---------- ENTRIES SHOWN

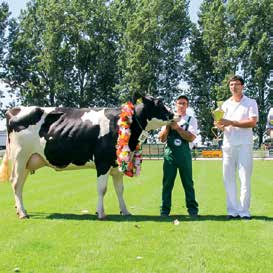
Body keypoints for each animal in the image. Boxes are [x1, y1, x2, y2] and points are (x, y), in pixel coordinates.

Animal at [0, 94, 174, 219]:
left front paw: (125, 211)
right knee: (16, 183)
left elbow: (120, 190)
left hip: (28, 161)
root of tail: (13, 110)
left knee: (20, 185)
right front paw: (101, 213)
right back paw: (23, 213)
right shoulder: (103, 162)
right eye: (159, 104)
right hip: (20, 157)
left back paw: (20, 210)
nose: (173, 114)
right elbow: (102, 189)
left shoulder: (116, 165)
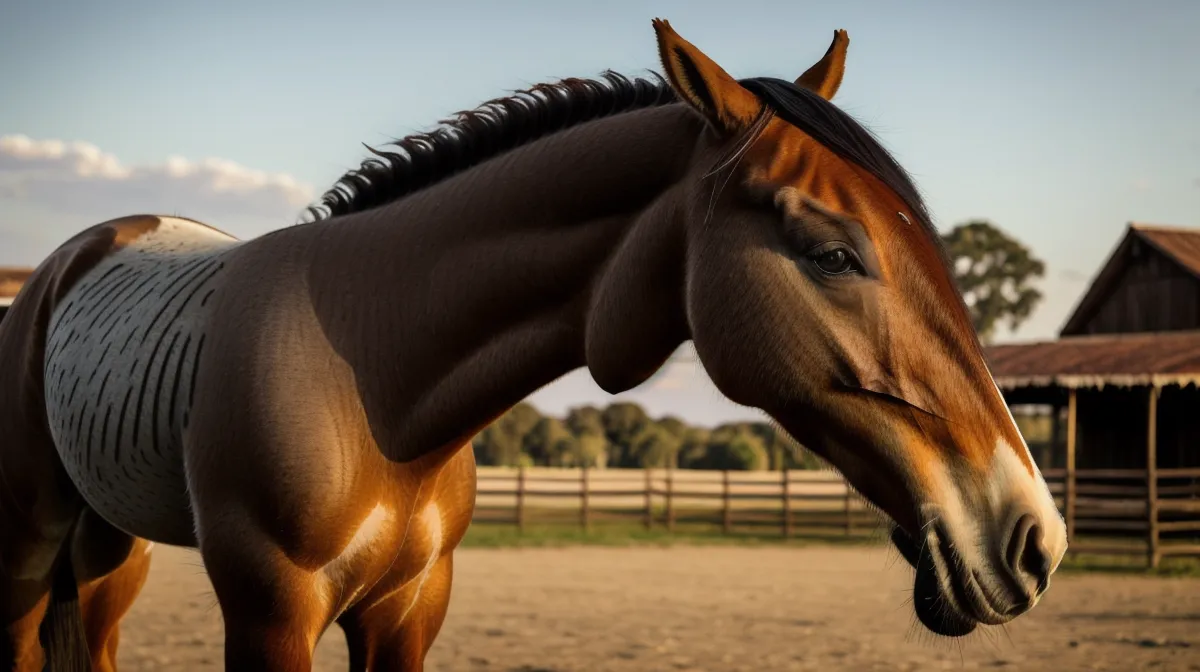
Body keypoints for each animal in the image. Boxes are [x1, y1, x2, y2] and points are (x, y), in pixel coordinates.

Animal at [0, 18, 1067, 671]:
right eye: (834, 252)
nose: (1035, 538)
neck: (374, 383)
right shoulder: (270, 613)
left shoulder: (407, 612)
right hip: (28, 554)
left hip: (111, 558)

--------------------
---------- ENTRIES SHOWN

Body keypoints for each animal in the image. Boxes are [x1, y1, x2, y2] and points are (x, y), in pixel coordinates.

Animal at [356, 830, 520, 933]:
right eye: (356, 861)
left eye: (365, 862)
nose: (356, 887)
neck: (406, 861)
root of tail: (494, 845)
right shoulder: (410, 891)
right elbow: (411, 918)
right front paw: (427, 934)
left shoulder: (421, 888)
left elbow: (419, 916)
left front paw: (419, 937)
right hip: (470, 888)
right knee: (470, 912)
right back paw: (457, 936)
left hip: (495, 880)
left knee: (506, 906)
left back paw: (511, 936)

--------------------
---------- ENTRIES SHOWN

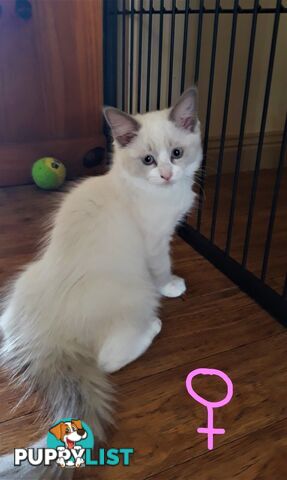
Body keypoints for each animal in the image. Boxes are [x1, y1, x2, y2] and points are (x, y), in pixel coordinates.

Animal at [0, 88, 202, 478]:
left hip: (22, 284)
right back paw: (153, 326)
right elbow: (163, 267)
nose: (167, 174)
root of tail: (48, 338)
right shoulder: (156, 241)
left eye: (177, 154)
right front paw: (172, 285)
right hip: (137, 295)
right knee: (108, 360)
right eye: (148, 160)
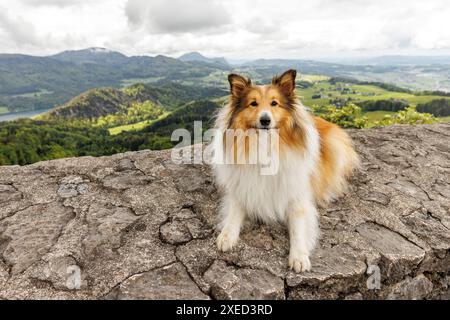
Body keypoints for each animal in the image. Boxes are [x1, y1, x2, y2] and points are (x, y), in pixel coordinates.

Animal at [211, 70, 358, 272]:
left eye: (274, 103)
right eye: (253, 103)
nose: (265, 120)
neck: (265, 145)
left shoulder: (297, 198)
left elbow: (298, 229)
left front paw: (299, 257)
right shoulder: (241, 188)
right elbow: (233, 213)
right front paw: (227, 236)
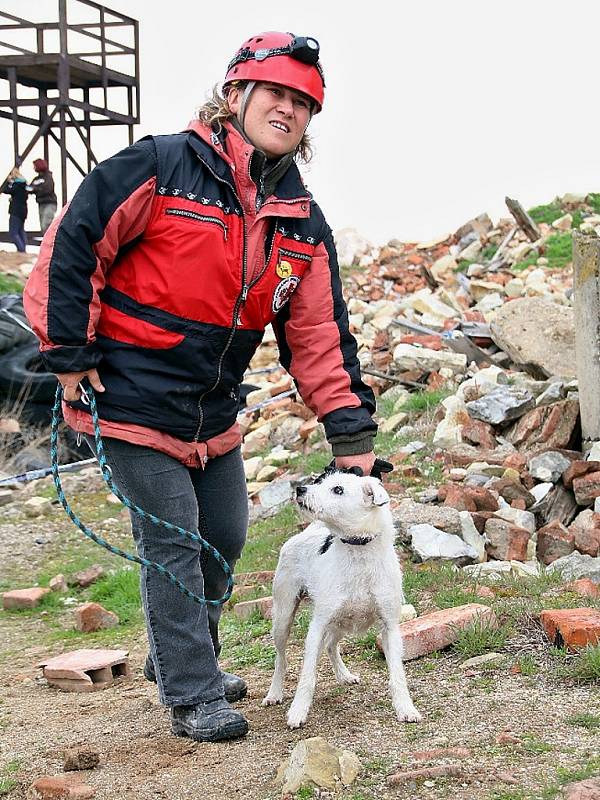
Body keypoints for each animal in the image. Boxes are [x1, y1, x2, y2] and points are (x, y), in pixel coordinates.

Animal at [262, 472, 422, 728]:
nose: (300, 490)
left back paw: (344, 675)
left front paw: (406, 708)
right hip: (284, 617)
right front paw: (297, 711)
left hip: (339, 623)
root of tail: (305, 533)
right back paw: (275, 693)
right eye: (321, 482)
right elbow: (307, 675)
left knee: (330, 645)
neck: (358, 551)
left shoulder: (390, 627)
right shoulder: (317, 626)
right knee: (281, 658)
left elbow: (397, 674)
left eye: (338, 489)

--------------------

There is a line with "right eye: (834, 252)" and a line with "left hip: (111, 558)" above. Copy exactly those two lines and all lines between them, with nothing else.

right eye: (834, 252)
nose: (1035, 538)
neck: (374, 383)
right shoulder: (270, 613)
left shoulder: (407, 612)
right hip: (28, 554)
left hip: (111, 558)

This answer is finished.